Learning to fall, and catching a falling climber, proved to be a interesting experience. The slight pull upwards as the rope tightened, the sense of being only just in control as an invisible force attempted to propel one face first into the wall and into the path of the descending climber, not to mention the trust one needs in one's belayer in the first place,            provided welcome practice and demystification for the day this would inevitably happen for real. Aspects of it are certainly different for a visually impaired belayer, not least the need to be in communicative harmony with one's climber, knowing exactly what they are doing at whenever their direction of travel or intentions change. Important too  is the guiding hand, constantly checking for slack in the rope in lieue of eyes watching the climber to anticipate each new move or the start of a fall. But the basics remain the same, the need to be primed for a potential fall, to return one's hand swiftly to one's side after pulling in slack, and to never ever let go of that brake rope. As the falling climber, on this occasion deliberately so and in a space chosen for its lack of protrusions, I suspect the chief challenge will be avoiding painful collisions with the larger holds and reorientating oneself following the event. On this occasion it was all quite controlled, and actually quite a positive experience.
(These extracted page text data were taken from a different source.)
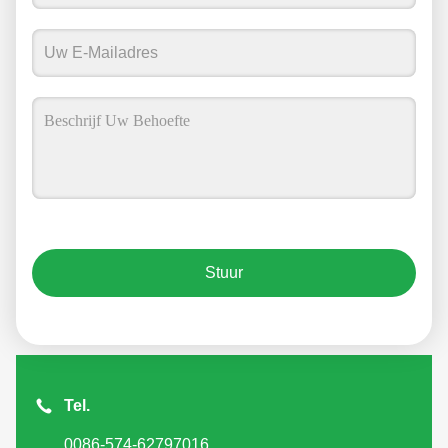
Stuur
Tel.
0086-574-62797016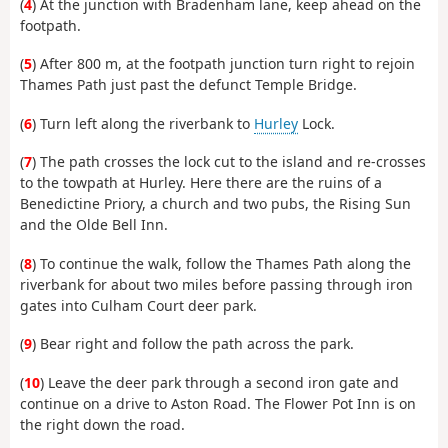
(
4
) At the junction with Bradenham lane, keep ahead on the
footpath.
(
5
) After 800 m, at the footpath junction turn right to rejoin
Thames Path just past the defunct Temple Bridge.
(
6
) Turn left along the riverbank to
Hurley
Lock.
(
7
) The path crosses the lock cut to the island and re-crosses
to the towpath at Hurley. Here there are the ruins of a
Benedictine Priory, a church and two pubs, the Rising Sun
and the Olde Bell Inn.
(
8
) To continue the walk, follow the Thames Path along the
riverbank for about two miles before passing through iron
gates into Culham Court deer park.
(
9
) Bear right and follow the path across the park.
(
10
) Leave the deer park through a second iron gate and
continue on a drive to Aston Road. The Flower Pot Inn is on
the right down the road.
So, it was with a degree of surprise and a little disappointment that I received Kerry's very strong advise that I should not participate in the final part of the course, bouldering. In my naivety I had rather imagined this to be the less challenging part of the experience, remaining relatively close to the ground, able to get off the wall easily when things got more tricky. I think I also had in mind happy times as a child clambering over boulders and other rock formations at the wonderful Brimham Rocks in North Yorkshire, their amazing tactility making it simpler, not more challenging, for a visually impaired person to navigate. But, I needed to be realistic, to recognise that indoor environments and the risks they introduced, were quite different. More importantly, I had been genuinely grateful for the thought and care that had been invested in ensuring that I got the most from the course and was not excluded from anything unless absolutely necessary.        As the course trainer Kerry of course had a fair degree of responsibility for the safety off those climbing under her instruction, and I had to take seriously her concerns About my likely inability to fall safely if I couldn’t orientate visually.  Therefore, whilst I dearly wanted to complete the whole course and, frankly, to be able to boulder like anybody else, there was no question of me pushing the point.


In the event I did get to try some traversing, albeit on the lowest holds and with Kerry resting a hand on my back, lest I missed a step and stumbled back the foot or so to the matting. It was surprisingly strenuous, far more so than any of the top roping we had done to date, and the first time I had raised my breathing rate or broken into a sweat. 


Listening to the four other course members, and the countless other climbers on the bouldering wall upstairs, as I reclined on my plastic cushion, it was clear that cardio vascular workouts were par for the course, with the opportunity to attempt more challenging moves without the safety net provided by rope and belayer. I wanted to be experiencing that too, but secretly I was also relieved. Whilst I couldn't recall doing anything to prompt it, my left ankle was beginning to ache, and I suspected that, had I tried to take part, at the end of a long day at work and three hours of tuition, the risk of injuring myself may have been heightened somewhat, and what a sad way to end that would have been.


So I enjoyed the rest instead, listened to those around pushing themselves to try something new, and reflecting on the fulfilment of a long term aim. Now, all I need is to somehow keep it up.